Through our prayers – through Christ – we open ourselves up to new opportunities for contentment, focus, forgiveness, hope, trust, peace, provision, transformation, glorifying God, and growing deeper in our relationship with Him.

It’s easy to see the consistency in Christ’s character as we look at His life through each Gospel account in the New Testament. During His ministry here on earth, Jesus lived a life filled with action – He didn’t just speak life; He showed us how to live life by His example, including teaching us how to pray.

In Luke 11, the disciples ask our Lord to teach them how to pray, and He responds, “When ye pray, say…” and goes on to pray what we recognize today as the Lord’s prayer.

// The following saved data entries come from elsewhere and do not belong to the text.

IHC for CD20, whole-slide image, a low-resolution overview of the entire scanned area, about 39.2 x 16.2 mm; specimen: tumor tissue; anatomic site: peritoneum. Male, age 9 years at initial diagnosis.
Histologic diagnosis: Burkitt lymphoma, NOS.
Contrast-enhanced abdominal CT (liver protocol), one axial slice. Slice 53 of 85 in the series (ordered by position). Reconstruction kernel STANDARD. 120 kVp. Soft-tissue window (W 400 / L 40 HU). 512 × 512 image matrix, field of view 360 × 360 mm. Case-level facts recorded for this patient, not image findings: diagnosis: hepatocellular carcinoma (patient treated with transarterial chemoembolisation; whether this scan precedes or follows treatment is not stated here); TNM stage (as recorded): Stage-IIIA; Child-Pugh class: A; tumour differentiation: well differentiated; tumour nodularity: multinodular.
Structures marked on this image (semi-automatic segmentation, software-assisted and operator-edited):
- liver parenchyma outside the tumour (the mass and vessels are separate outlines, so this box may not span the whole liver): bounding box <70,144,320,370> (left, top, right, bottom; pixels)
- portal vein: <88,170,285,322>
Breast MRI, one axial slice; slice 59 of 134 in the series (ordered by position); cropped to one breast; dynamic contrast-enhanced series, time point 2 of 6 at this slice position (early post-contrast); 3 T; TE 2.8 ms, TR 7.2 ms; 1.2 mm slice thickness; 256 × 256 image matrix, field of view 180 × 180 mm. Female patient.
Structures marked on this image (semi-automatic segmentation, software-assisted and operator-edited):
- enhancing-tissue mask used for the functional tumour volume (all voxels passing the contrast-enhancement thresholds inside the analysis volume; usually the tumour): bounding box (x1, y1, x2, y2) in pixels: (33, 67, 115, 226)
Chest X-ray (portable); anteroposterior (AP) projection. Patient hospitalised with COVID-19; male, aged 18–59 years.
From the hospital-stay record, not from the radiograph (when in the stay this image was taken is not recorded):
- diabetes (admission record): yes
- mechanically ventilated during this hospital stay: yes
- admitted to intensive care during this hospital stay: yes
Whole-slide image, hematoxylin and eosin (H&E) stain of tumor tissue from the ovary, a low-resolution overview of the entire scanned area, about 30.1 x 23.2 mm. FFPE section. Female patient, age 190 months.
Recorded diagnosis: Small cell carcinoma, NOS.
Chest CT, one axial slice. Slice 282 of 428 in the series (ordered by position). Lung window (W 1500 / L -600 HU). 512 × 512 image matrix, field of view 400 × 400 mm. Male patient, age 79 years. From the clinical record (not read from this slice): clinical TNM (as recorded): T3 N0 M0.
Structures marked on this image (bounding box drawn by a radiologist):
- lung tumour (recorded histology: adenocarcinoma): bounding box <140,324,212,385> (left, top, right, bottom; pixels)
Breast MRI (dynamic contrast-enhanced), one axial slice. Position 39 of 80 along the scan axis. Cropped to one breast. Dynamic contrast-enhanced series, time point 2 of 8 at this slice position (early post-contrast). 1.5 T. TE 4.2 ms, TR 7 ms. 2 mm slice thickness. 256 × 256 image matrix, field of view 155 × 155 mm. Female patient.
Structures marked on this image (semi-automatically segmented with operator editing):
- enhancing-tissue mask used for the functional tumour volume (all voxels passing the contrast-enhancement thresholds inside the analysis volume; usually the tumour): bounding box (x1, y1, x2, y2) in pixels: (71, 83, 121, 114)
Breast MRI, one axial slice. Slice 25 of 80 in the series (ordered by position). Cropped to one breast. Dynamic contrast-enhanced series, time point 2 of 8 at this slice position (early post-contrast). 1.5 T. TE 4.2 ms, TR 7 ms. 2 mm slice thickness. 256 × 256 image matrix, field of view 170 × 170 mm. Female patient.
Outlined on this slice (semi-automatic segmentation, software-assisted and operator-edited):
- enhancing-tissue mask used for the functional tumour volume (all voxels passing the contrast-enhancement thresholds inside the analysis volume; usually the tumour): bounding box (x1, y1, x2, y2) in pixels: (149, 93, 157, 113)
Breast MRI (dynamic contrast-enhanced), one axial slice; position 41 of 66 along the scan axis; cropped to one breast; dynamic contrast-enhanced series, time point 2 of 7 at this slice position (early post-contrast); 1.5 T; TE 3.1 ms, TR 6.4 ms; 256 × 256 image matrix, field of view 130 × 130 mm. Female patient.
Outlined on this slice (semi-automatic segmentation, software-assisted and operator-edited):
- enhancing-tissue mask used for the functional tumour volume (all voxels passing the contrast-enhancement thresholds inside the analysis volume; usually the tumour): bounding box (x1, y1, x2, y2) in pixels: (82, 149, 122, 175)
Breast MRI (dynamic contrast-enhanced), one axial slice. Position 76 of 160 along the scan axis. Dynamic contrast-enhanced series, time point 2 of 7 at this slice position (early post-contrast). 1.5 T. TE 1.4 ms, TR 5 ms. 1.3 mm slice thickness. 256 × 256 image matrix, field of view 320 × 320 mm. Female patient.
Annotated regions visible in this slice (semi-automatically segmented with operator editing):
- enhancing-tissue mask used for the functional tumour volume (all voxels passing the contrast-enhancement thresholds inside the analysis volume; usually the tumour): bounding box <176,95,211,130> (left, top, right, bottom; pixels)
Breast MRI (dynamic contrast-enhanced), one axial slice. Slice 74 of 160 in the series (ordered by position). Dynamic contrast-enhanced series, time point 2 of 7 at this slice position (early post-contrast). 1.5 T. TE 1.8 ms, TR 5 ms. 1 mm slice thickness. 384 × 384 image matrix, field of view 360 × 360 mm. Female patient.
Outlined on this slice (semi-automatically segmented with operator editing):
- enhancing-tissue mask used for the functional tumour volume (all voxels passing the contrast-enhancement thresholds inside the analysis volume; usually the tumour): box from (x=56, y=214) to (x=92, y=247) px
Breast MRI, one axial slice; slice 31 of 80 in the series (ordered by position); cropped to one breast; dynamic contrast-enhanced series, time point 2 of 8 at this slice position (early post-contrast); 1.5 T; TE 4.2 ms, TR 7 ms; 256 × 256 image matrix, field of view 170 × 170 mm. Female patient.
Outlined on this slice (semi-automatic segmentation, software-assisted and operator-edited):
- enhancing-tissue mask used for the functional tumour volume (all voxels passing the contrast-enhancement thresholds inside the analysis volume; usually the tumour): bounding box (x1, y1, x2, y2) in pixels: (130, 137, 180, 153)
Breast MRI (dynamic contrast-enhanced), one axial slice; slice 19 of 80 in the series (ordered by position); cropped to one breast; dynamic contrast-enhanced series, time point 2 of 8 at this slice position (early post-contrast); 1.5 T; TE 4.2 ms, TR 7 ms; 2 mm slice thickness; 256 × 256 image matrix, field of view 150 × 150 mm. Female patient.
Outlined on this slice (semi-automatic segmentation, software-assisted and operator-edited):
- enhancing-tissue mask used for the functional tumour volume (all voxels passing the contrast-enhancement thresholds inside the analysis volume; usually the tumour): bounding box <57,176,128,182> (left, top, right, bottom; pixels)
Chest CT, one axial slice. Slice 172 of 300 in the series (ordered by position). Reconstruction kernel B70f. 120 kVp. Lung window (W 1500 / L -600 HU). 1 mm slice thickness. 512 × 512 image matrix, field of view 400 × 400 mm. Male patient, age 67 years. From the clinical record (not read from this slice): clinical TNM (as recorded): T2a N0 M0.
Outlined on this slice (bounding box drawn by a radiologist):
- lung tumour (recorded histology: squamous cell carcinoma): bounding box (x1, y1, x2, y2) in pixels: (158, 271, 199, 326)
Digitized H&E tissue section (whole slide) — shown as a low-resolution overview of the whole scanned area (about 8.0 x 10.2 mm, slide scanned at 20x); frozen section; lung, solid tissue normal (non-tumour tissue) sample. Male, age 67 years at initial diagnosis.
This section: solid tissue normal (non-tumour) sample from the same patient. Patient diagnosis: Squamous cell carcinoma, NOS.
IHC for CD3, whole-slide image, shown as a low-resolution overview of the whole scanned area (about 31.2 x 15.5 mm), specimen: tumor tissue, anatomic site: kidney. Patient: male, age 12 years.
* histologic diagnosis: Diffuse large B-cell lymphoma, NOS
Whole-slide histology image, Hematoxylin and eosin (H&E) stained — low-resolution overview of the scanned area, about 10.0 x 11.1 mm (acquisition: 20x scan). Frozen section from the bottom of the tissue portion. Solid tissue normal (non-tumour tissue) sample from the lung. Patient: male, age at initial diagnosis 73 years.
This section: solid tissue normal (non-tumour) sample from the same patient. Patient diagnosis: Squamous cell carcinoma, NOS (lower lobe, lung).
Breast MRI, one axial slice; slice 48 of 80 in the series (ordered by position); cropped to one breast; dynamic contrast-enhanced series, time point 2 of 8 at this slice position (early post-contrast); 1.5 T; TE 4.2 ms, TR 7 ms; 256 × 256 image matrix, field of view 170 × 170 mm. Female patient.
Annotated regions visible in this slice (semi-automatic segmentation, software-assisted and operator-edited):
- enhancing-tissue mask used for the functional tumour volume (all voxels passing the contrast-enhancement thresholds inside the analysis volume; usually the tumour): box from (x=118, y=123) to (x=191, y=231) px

Now, I realize that there are some who don’t believe that prayer is action or relative to our character – perhaps because not every body sees it or perhaps because it can take time before we see results – however it’s important to remember that prayer is action, and it is relative to our character. Prayer is a surrender of our own abilities and power, and the realization and recognition that it is not our prayers that are making changes – it’s Who we’re praying to that makes changes. Jesus knew this, and we see His reverence toward God in how He prayed.

He addressed God as Father. “Our Father which art in heaven,” (Luke 11:2). Wes recently finished a book called “Father Hunger,” by Douglas Wilson, in which Wilson addresses the importance of fathers. While I haven’t read it myself, the book explores the impact that fathers – or a lack thereof – have on us as society as well as us relating to our heavenly Father. God is our Father, and the ultimate Father at that. He provides all our provisions; He satisfies all our needs and wants. He loves us more than our earthly Fathers ever could.

Jesus also sought time alone to pray. “And when he had sent the multitudes away, he went up into a mountain apart to pray: and when the evening was come, he was there alone.” (Matthew 14:23). Jesus purposefully set time out in His day to be alone to pray. “And he withdrew himself into the wilderness and prayed.” (Luke 5:16) “And when he had sent them away, he departed into a mountain to pray.” (Mark 6:46). While you can pray anywhere, anytime, seeking time alone and away from distractions can help you concentrate as you still your heart before the Lord.

Beyond seeking time alone, Jesus taught us that in our prayers, we should give thanks to God. We should give thanks when God answers and hears our prayers, “At that time Jesus answered and said, I thank thee, O Father, Lord of heaven and earth…” (Matthew 11:25). We should give thanks before we eat, as Jesus taught us at the feeding of the five thousand, “And Jesus took the loaves; and when he had given thanks…”. We should give thanks in every thing, as Paul did from Christ’s example in 1 Thessalonians 5:18.

Time spent in prayer is one of the most important parts of life. As C.S. Lewis once said, “I pray because the need flows out of me all the time – waking and sleeping. Prayer does not change God – it changes me.”